ValueError: invalid interpolation syntax in 'iptables -A FORWARD -i %i -j ACCEPT; iptables -t nat -A POSTROUTING -o ens5 -j MASQUERADE; iptables -I FORWARD -i wg1 -o wg1 -j DROP;' at position 23

To Reproduce Followed the Github mentioned steps for Debian 12.x without docker.

OS Information:

Sample of your .conf file I manually added something like the below configruation on the server and it works fine, but the Web UI errors atm.

[Interface]
Address = 192.168.11.1/24
SaveConfig = true
PostUp = iptables -A FORWARD -i %i -j ACCEPT; iptables -t nat -A POSTROUTING -o ens5 -j MASQUERADE
PostDown = iptables -D FORWARD -i %i -j ACCEPT; iptables -t nat -D POSTROUTING -o ens5 -j MASQUERADE
ListenPort = 51820
PrivateKey = YOUR_SERVER_PRIVATE KEY

[Peer]
PublicKey = YOUR_CLIENT_PUBLIC_KEY
AllowedIPs = 192.168.11.2/32

[Peer]
PublicKey = OTHER_CLIENT_PUBLIC_KEY
AllowedIPs = ...
NOXCIS commented 2 weeks ago

use a script if possible. I.E PostUp = /opt/wireguarddashboard/src/iptable-rules/Admins/postup.sh PreDown = /opt/wireguarddashboard/src/iptable-rules/Admins/postdown.sh

donaldzou commented 2 weeks ago

Seems like it is caused by the %i.. using a script mentioned by @NOXCIS is a good idea :)
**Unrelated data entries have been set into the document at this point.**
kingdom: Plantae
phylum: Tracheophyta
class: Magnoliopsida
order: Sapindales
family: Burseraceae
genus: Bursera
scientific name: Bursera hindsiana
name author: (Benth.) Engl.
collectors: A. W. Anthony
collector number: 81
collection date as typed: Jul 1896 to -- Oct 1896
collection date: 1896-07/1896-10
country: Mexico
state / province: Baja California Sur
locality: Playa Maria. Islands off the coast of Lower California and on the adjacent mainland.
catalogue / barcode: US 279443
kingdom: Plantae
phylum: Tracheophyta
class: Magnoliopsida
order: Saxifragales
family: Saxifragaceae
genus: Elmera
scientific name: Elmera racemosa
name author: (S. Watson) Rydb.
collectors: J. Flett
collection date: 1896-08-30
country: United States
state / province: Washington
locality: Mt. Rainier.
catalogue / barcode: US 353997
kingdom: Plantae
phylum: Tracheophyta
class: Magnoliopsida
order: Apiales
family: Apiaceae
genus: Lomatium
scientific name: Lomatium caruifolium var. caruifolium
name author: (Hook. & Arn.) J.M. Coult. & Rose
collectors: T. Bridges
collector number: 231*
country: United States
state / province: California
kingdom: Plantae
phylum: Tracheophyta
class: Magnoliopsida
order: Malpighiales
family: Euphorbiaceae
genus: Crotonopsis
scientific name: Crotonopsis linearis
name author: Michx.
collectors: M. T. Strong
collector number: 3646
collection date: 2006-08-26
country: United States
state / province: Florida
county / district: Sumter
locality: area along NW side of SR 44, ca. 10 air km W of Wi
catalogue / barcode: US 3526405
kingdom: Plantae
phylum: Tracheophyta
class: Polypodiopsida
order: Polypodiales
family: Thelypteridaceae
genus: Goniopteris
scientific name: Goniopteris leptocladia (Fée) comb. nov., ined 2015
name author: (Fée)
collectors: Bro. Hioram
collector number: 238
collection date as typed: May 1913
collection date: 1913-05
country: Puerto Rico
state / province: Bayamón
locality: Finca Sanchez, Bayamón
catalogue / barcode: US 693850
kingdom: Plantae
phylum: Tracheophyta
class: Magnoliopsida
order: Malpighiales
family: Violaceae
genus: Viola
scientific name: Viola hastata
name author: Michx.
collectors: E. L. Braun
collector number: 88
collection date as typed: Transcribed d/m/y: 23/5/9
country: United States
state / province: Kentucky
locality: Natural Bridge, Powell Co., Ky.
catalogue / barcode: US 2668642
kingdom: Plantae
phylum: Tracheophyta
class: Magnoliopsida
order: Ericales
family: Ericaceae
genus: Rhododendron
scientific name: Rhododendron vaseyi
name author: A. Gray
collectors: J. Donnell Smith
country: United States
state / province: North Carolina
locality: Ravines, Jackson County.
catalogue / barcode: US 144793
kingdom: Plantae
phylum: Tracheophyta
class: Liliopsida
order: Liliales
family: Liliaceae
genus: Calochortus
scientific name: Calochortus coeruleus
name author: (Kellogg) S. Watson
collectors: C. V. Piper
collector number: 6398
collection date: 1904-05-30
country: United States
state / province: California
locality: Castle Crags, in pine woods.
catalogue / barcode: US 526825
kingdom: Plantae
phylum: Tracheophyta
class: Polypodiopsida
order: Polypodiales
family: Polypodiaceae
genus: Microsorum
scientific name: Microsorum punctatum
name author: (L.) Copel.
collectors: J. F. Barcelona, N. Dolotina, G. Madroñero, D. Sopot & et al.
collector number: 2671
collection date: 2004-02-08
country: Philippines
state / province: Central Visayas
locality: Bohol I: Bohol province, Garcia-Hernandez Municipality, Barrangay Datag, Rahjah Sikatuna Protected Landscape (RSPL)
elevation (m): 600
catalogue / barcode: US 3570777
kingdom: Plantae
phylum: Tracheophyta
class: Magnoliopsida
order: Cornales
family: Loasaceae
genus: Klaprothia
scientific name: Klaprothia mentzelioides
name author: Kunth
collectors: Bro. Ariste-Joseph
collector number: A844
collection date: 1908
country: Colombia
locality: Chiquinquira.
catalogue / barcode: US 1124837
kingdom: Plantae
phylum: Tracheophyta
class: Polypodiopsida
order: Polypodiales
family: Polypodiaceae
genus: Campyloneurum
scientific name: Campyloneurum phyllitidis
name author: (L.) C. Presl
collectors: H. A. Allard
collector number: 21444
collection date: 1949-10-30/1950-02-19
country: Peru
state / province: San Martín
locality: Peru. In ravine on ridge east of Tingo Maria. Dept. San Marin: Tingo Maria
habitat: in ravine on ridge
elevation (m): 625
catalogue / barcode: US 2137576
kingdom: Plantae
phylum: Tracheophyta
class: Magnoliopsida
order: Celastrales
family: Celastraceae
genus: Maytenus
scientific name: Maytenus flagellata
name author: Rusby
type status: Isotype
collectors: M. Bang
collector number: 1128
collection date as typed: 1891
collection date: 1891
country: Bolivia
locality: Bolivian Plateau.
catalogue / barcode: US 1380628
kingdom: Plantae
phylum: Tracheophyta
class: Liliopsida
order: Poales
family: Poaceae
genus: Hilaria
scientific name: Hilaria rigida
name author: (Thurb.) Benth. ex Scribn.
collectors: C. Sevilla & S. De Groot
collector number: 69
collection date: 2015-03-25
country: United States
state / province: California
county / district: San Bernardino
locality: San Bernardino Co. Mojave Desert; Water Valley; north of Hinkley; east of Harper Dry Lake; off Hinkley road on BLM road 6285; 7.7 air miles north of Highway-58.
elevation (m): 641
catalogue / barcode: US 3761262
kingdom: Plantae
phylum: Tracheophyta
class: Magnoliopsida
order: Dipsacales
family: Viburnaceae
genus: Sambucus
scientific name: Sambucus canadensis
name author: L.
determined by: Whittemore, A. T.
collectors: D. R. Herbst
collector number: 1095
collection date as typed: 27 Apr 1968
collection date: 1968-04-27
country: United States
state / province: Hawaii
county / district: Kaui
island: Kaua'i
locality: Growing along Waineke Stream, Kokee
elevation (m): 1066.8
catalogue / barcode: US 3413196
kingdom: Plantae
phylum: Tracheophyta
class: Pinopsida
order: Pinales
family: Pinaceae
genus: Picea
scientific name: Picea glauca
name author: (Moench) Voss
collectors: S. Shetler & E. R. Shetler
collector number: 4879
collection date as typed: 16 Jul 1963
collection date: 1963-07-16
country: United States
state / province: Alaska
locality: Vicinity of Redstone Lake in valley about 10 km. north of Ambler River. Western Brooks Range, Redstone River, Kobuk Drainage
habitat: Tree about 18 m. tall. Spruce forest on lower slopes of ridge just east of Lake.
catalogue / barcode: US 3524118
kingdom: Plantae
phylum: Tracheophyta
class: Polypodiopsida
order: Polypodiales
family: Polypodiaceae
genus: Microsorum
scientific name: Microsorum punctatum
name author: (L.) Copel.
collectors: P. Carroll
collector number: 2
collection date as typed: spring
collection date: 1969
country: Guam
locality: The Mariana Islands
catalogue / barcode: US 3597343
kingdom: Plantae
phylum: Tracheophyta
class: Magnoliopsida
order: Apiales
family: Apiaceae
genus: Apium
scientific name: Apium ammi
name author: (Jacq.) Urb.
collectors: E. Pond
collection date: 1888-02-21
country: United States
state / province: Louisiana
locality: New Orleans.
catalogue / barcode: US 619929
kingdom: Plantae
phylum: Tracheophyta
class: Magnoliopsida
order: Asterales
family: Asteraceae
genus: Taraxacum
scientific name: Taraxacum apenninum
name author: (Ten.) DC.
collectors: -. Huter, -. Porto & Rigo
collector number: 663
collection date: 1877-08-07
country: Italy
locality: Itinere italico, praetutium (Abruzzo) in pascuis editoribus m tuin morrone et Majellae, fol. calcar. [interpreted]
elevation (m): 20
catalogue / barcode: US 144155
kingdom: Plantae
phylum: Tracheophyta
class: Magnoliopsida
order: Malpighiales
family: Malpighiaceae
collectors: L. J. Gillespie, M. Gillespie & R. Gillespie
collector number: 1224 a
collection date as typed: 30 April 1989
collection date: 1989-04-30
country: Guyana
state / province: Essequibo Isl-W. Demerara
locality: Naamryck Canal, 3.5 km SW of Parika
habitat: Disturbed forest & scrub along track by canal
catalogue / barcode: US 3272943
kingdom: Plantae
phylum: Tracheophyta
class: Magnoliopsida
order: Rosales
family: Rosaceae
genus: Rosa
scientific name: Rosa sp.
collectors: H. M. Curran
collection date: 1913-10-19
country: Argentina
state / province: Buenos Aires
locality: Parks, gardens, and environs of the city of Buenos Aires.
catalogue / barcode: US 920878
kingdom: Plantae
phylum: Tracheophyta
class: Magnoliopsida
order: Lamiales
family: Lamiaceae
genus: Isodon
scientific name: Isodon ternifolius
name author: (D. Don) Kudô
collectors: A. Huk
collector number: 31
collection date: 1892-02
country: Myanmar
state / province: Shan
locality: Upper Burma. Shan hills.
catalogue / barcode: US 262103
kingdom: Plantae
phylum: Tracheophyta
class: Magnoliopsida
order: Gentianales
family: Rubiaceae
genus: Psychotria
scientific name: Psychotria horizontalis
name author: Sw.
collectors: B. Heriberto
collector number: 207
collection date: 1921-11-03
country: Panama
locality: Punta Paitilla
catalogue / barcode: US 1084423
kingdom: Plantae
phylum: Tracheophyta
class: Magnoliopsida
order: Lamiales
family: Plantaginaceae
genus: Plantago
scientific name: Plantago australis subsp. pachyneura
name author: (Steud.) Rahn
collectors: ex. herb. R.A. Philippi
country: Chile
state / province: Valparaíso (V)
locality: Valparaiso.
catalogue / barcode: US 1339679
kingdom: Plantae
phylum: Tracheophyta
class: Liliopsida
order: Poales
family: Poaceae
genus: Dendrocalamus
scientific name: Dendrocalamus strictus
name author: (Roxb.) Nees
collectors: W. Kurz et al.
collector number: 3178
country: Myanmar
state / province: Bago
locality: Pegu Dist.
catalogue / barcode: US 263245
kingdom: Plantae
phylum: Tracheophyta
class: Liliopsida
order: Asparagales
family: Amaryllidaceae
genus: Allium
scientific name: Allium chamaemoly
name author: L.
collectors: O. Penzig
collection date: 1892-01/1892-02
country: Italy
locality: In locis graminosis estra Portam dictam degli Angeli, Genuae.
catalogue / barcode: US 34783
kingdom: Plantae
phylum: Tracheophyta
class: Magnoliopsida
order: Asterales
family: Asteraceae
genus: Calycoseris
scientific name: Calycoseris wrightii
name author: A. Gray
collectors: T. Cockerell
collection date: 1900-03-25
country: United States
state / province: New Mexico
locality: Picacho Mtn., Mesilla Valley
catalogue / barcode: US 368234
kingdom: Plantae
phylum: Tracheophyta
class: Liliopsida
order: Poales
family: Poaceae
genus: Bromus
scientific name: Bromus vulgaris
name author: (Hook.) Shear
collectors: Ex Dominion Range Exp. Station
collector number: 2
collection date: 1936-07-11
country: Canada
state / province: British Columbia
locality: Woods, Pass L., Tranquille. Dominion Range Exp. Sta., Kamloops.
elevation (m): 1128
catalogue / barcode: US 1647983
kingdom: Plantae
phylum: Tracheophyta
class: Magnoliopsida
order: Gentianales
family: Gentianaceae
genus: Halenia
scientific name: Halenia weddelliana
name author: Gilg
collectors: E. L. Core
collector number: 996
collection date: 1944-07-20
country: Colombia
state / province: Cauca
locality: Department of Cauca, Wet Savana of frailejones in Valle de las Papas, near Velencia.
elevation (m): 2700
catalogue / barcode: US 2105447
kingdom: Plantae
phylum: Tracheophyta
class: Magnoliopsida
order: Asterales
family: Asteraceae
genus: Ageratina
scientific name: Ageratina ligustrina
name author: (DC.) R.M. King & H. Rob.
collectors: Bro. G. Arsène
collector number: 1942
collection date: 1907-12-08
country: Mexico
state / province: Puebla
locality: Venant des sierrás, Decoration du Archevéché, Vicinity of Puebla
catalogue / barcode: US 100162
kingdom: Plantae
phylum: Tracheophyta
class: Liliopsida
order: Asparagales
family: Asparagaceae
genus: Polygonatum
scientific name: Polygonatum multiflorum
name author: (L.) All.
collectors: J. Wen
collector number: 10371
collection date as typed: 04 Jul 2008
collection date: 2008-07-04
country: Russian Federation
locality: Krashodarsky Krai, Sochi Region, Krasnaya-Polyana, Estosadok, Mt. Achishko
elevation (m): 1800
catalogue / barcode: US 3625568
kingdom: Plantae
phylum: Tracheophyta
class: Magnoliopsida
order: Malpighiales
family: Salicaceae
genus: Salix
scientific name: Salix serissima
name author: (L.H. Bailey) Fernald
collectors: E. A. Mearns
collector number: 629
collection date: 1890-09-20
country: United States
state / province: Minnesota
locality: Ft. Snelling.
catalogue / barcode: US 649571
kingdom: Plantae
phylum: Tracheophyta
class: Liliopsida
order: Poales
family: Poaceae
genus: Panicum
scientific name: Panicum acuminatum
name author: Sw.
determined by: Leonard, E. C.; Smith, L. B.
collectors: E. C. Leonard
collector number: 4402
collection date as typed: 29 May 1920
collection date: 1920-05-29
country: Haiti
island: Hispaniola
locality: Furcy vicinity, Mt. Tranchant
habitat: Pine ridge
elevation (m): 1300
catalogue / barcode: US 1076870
mzs114 commented 1 week ago

Seems like it is caused by the %i.. using a script mentioned by @NOXCIS is a good idea :)

Can we use single/double quotes to escape this and not face this error? I did not know that WGD includes the scripts, checking them now. :)

Edit: My bad, the %i needs to replaced with interface name, it cannot be a variable or a placeholder.